L’Europe, l’Europe, l’Europe !

Contrairement au général de Gaulle, qui manifestait son scepticisme sur les institutions européennes en utilisant l’image du cabri qui saute en vain sur sa chaise, je crois à l’intérêt de la construction d’une Europe des peuples, permettant des avancées sociales dans une paix durable. Il faut reconnaître que nous en sommes encore loin et que la majeure partie des pays membres n’a de l’Europe qu’une vision utilitariste, celle d’un grand marché régi par les règles du libéralisme économique. Les résultats des élections hongroises ne font hélas que conforter cette tendance.

Le parti au pouvoir, Fidesz, dirigé par le Premier ministre Viktor Orban, a une nouvelle fois raflé la mise et remporté à lui seul près de la moitié des suffrages, lui permettant de maintenir pour quatre ans supplémentaires une politique souverainiste, xénophobe, misogyne et nationaliste. Il renforce même sa mainmise sur les institutions en obtenant une majorité lui permettant de modifier à sa guise la constitution, une opportunité qu’il a déjà utilisée pour se maintenir en dépit des garde-fous prévus pour une limitation des mandats. Viktor Orban n’a même pas eu besoin de bourrer les urnes pour gagner. La désinformation et la démagogie ont suffi. Selon sa propagande, l’Europe aurait organisé « le grand remplacement » des Hongrois par le flot ininterrompu des migrants, que son pays n’accueille pourtant pas. À l’entendre, les pays où ils séviraient, comme la France, seraient devenus des zones de non-droit, mises à feu et à sang par des hordes de barbares, et où les gens ne peuvent pas sortir sans se faire agresser en permanence. Je n’invente rien, c’est du hongrois dans le texte. Du papy Voise puissance 10.

## Extraits d'enregistrements
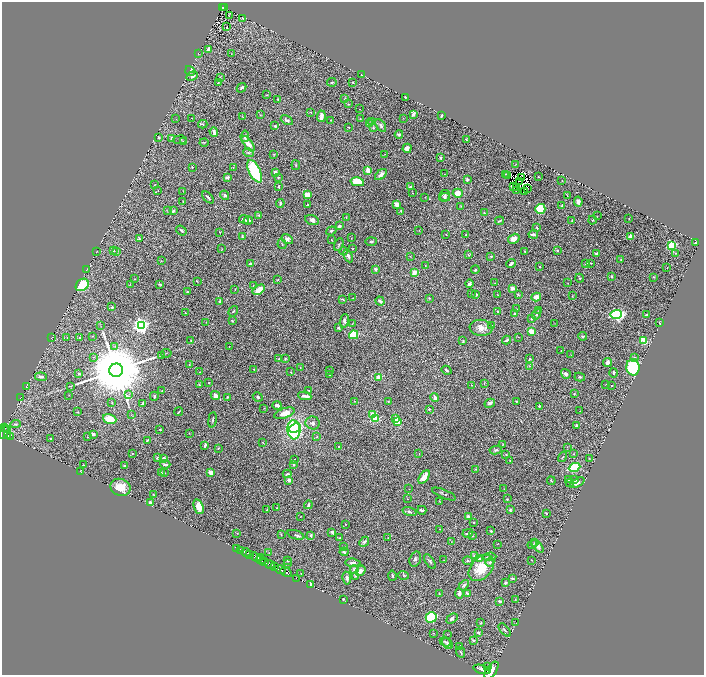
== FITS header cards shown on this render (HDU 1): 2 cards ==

---

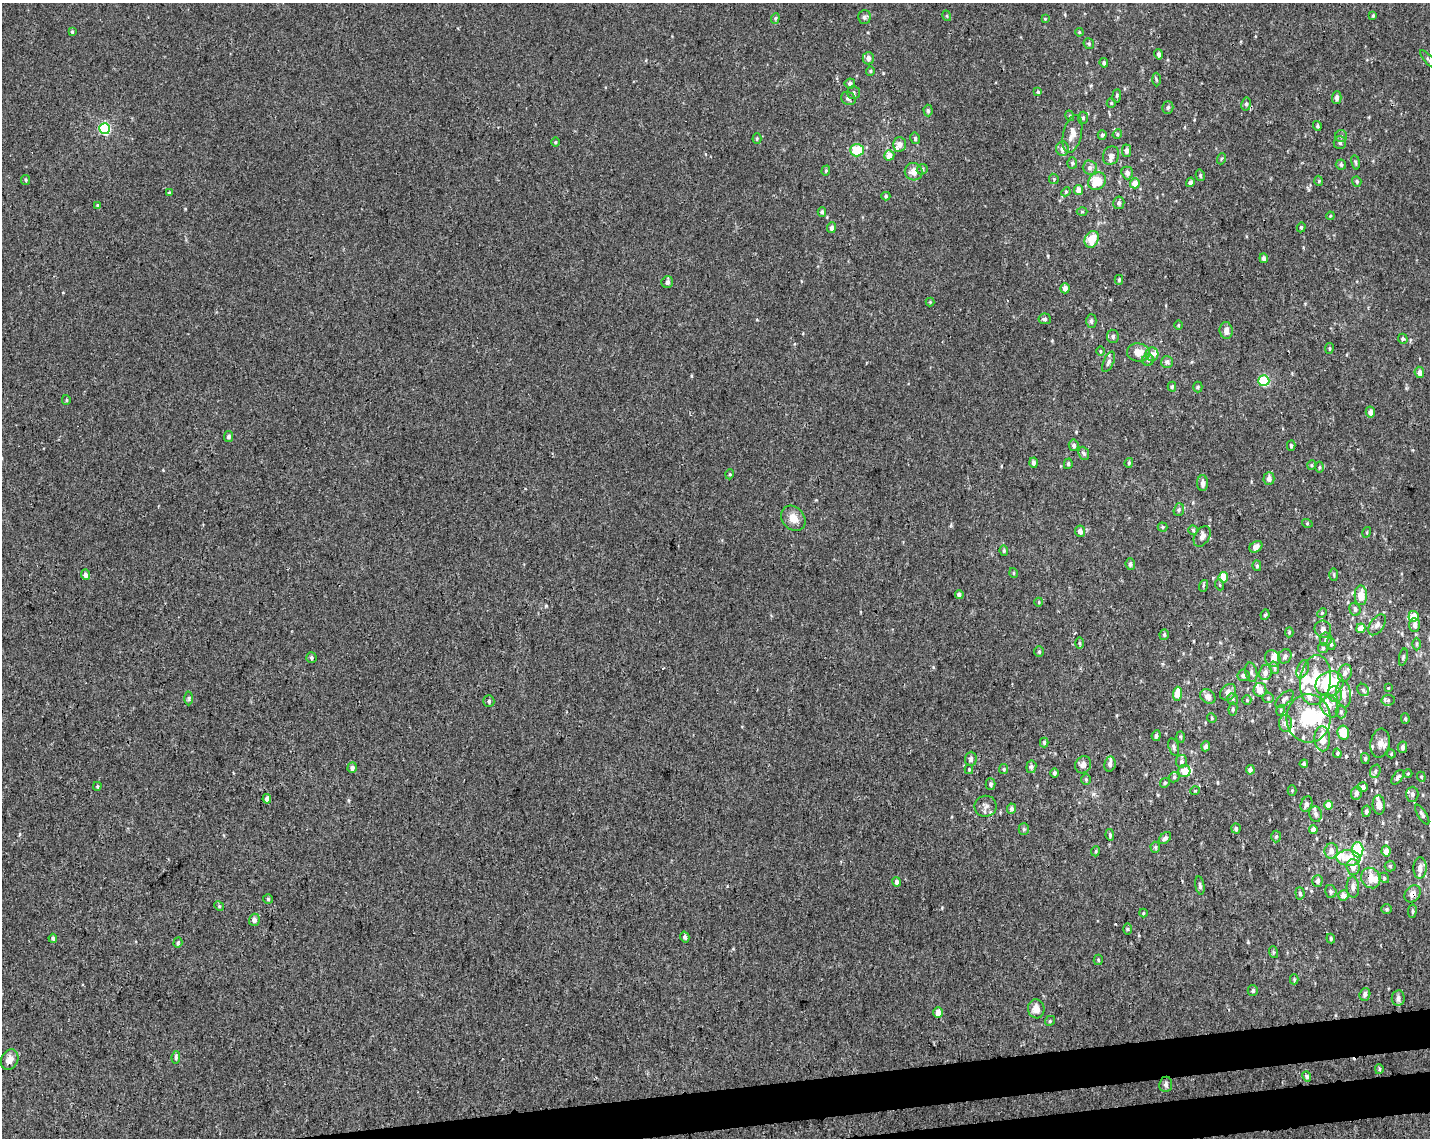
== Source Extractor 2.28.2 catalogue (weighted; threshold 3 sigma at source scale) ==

## Travail demandé
1) Restituez le passage du texte sur l'Europe compris entre « Contrairement au général » et « conforter cette tendance. », ces deux bornes incluses.
2) Prolongez le texte sur l'Europe à partir de sa dernière phrase.
Les enregistrements n'ont aucun lien avec le texte sur l'Europe.

## En réponse
1)
Contrairement au général de Gaulle, qui manifestait son scepticisme sur les institutions européennes en utilisant l’image du cabri qui saute en vain sur sa chaise, je crois à l’intérêt de la construction d’une Europe des peuples, permettant des avancées sociales dans une paix durable. Il faut reconnaître que nous en sommes encore loin et que la majeure partie des pays membres n’a de l’Europe qu’une vision utilitariste, celle d’un grand marché régi par les règles du libéralisme économique. Les résultats des élections hongroises ne font hélas que conforter cette tendance.

2)
Et c’est avec cette sorte de boulet qu’il faudrait faire avancer la démocratie dans l’Union européenne ? Pour le dirigeant hongrois, l’Europe n’est rien d’autre qu’une vache à lait, à la manière d’une Margaret Thatcher. Il la dénigre sans arrêt, mais se garde bien de proposer de la quitter, contrairement à la Grande-Bretagne, car les subventions et la politique commune ont permis le redressement de son pays et une certaine embellie économique depuis 2004, année de l’adhésion. Les considérations géopolitiques et l’ancrage d’un ancien membre du pacte de Varsovie au profit de l’OTAN ont joué un rôle prépondérant dans cet élargissement. Nous en voyons les effets aujourd’hui. Au moment du Brexit, qui, à côté de conséquences économiques dommageables pour les deux parties, présente l’avantage d’une clarification après des décennies de blocage anglais des institutions européennes, il faut s’accommoder d’un partenaire dont les positions ne diffèrent guère de celles du Front national et dont le seul concurrent est un autre parti d’extrême droite déguisé en centriste, le Jobbik. Comment ne pas sauter sur sa chaise ?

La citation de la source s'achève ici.